De acordo com o geriatra Ulisses Cunha, 70% dos casos de suicídio
nesta fase da vida podem ser atribuídos à depressão, além de psicoses,
demências e abuso de drogas, como álcool.
As estatísticas apontam o maior número de suicídios ocorre entre os
65 e 70 anos de idade.
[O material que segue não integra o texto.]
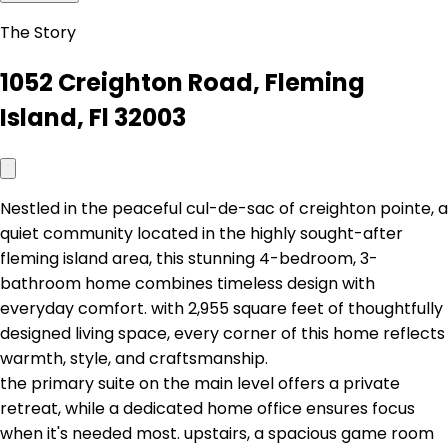
The Story
1052 Creighton Road, Fleming
Island, Fl 32003
Nestled in the peaceful cul-de-sac of creighton pointe, a
quiet community located in the highly sought-after
fleming island area, this stunning 4-bedroom, 3-
bathroom home combines timeless design with
everyday comfort. with 2,955 square feet of thoughtfully
designed living space, every corner of this home reflects
warmth, style, and craftsmanship.
the primary suite on the main level offers a private
retreat, while a dedicated home office ensures focus
when it's needed most. upstairs, a spacious game room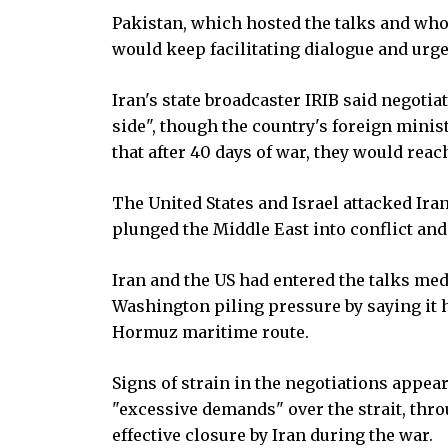
Pakistan, which hosted the talks and whose
would keep facilitating dialogue and urge
Iran's state broadcaster IRIB said negoti
side", though the country's foreign mini
that after 40 days of war, they would rea
The United States and Israel attacked Ira
plunged the Middle East into conflict and
Iran and the US had entered the talks me
Washington piling pressure by saying it 
Hormuz maritime route.
Signs of strain in the negotiations appe
"excessive demands" over the strait, throu
effective closure by Iran during the war.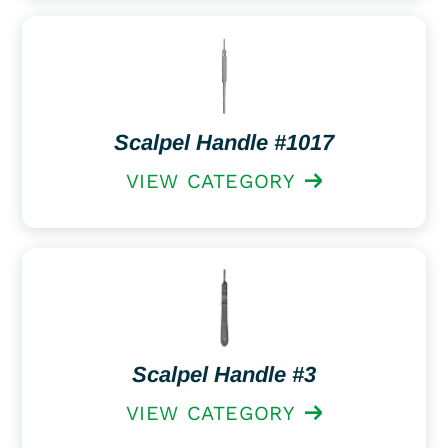
Scalpel Handle #1017
VIEW CATEGORY
Scalpel Handle #3
VIEW CATEGORY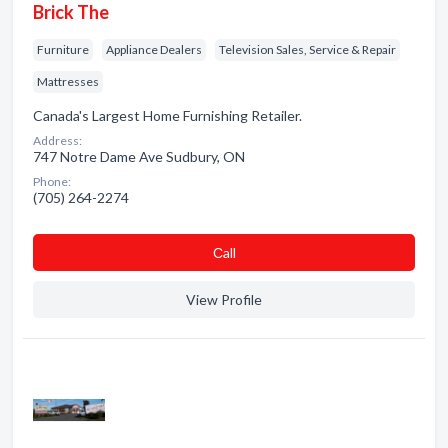
Brick The
Furniture
Appliance Dealers
Television Sales, Service & Repair
Mattresses
Canada's Largest Home Furnishing Retailer.
Address:
747 Notre Dame Ave Sudbury, ON
Phone:
(705) 264-2274
Сall
View Profile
Os especialistas recomendam que os idosos não
fiquem sozinhos em datas marcantes, como morte de um ente familiar ou
aniversário, pois são momentos que servir de gatilho para pensamentos
destrutivos.
A sociedade médica também alerta para o “suicídio passivo-crônico” –
ou seja, um suicídio lento, não claramente manifesto. Pinheiro explica
que geralmente esse tipo de suicídio ocorre quando o idoso recebe o
diagnóstico de alguma doença crônica, muitas vezes progressiva, mas que
não tira a capacidade cognitiva. “Nesse processo progressivo de perda da
independência, o indivíduo mantém o grau de lucidez, e vê a
independência comprometida, precisa deixar de fazer atividades diárias,
como fazer asseio, ir ao banco. Ele começa uma recusa a se alimentar, a
usar medicamentos, deixa de ter atitudes que o põem em risco, como
provocar quedas. O indivíduo vai negando as funções básicas, como
ingerir alimento e água”, descreve Pinheiro.
Adolescentes
Enquanto o maior índice de suicídio está entre os idosos, a faixa
etária entre 15 e 19 anos registrou o maior aumento de mortes. A alta de
casos nesta faixa etária chegou a 30%, superior a10,8% na média
nacional entre 2000 e 2012.
“Vários fatores estão levando nossos jovens a se matarem mais. Lares
desfeitos, aumento do abuso de drogas, aumento do alcoolismo, os jovens
perderem o sentido do verbo ser e passaram a valorizar o verbo ter. É o
imediatismo, o consumismo, fatores que fazem com que os jovens não
desenvolvam tolerância para frustrações e diante delas, acabam optando
por tirar a própria vida”, disse a psiquiatra Alexandrina Meleiro.
Fatores de proteção
Profissionais preparados para lidar com essas situações, informar
população, reduzir o acesso aos meios de execução e acompanhamento
profissional podem evitar as mortes. “A espiritualidade também é
considerada um fator de proteção. E não estamos falando em religião, e
sim em crença, até ser ateu. Ter uma crença afasta a possibilidade de
pensamentos suicidas”, acrescentou Alexandrina.
Para a especialista, a atenção básica de saúde deveria estar
preparada para identificar sinais de alerta, ter familiaridade com o
assunto e encaminhar o paciente para o serviço especializado, mas essa
não é a realidade no sistema de saúde brasileiro. “O paciente com perfil
suicida precisa de pessoas com familiaridade com o assunto. Muitas
vezes uma palavra não positiva pode detonar o gesto suicida, cada vez
mais o profissional tem que estar familiarizado com o assunto para ter a
possibilidade de mudar um destino que poderia ser trágico daquele
paciente”.
Dados do Ministério da Saúde mostram que em 2014 foram registrados
10.653 óbitos por suicídio no Sistema de Informação de Mortalidade, taxa
média de 5,2 por 100 mil habitantes, praticamente metade da média
mundial (11,4 por 100 mil). Na Argentina, a taxa é de 10,3 por 100 mil
habitantes; Bolívia (12,2), Equador (9,2), Uruguai (12,1) e Chile
(12,2).
Segundo a Organização Mundial da Saúde (OMS), cerca de 30% dos
suicídios no mundo ocorrem por envenenamento com pesticidas, a maioria é
registrado em zonas rurais de países com baixa e média renda. Outros
métodos recorrentes são enforcamento e uso de armas de fogo.
O conhecimento dos métodos de suicídio mais utilizados é importante
para a elaboração de estratégias de prevenção que têm se mostrado
eficazes, como a restrição de acesso aos meios de suicídio.